-- Activity --
Read through the lines below for the string "TRAVERS" and copy each one that has it.

[Records from a data collection]
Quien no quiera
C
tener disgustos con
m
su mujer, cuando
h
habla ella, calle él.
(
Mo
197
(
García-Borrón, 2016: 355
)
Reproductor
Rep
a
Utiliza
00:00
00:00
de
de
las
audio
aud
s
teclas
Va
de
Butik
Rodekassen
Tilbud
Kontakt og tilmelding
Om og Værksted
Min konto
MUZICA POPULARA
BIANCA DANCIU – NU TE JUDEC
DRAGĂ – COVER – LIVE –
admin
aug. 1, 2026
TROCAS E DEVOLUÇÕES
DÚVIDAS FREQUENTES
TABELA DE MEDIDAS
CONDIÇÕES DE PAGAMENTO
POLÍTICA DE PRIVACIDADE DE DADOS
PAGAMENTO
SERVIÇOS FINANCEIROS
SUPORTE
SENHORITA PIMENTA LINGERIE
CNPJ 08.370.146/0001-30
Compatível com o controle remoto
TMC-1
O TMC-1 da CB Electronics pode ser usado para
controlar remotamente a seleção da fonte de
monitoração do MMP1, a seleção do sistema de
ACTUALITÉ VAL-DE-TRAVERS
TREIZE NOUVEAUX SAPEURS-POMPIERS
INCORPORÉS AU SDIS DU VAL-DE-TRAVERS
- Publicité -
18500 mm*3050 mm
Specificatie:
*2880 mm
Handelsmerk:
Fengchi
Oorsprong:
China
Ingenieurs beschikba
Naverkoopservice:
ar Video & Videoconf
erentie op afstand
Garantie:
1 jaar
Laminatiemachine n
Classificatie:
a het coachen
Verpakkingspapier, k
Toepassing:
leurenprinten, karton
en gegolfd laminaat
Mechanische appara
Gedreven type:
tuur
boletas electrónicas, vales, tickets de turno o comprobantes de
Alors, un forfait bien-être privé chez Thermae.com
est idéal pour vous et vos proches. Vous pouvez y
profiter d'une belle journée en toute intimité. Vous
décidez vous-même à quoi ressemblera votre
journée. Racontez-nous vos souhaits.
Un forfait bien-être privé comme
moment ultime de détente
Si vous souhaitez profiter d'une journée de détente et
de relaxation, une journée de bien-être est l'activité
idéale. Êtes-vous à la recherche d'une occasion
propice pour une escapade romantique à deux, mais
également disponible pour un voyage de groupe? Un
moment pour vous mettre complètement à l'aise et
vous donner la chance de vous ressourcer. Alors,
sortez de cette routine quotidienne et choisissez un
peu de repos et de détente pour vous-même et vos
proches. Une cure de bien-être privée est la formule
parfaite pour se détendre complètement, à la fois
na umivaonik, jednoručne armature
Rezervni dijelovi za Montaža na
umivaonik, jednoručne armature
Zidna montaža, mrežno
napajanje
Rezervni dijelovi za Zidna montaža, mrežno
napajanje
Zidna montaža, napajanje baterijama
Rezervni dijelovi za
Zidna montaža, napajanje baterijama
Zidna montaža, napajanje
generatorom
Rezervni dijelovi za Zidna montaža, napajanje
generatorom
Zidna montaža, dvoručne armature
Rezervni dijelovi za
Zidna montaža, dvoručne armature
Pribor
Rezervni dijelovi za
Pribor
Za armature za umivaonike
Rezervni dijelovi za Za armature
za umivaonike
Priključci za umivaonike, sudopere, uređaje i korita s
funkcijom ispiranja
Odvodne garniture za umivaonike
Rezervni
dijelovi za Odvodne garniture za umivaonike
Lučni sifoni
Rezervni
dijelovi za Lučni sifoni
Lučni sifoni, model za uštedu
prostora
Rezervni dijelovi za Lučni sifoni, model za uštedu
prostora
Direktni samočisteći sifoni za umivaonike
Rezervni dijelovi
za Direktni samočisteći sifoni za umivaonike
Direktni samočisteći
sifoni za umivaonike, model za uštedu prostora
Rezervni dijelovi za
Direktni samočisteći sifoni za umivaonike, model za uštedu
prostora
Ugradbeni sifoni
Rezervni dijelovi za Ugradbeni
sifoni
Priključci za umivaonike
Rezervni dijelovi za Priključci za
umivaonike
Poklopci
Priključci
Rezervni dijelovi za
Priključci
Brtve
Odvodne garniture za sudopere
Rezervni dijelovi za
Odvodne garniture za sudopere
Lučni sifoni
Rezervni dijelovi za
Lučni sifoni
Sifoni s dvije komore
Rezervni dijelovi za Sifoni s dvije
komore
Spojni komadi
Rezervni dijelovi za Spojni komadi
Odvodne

-- Exercise answer --
ACTUALITÉ VAL-DE-TRAVERS
INCORPORÉS AU SDIS DU VAL-DE-TRAVERS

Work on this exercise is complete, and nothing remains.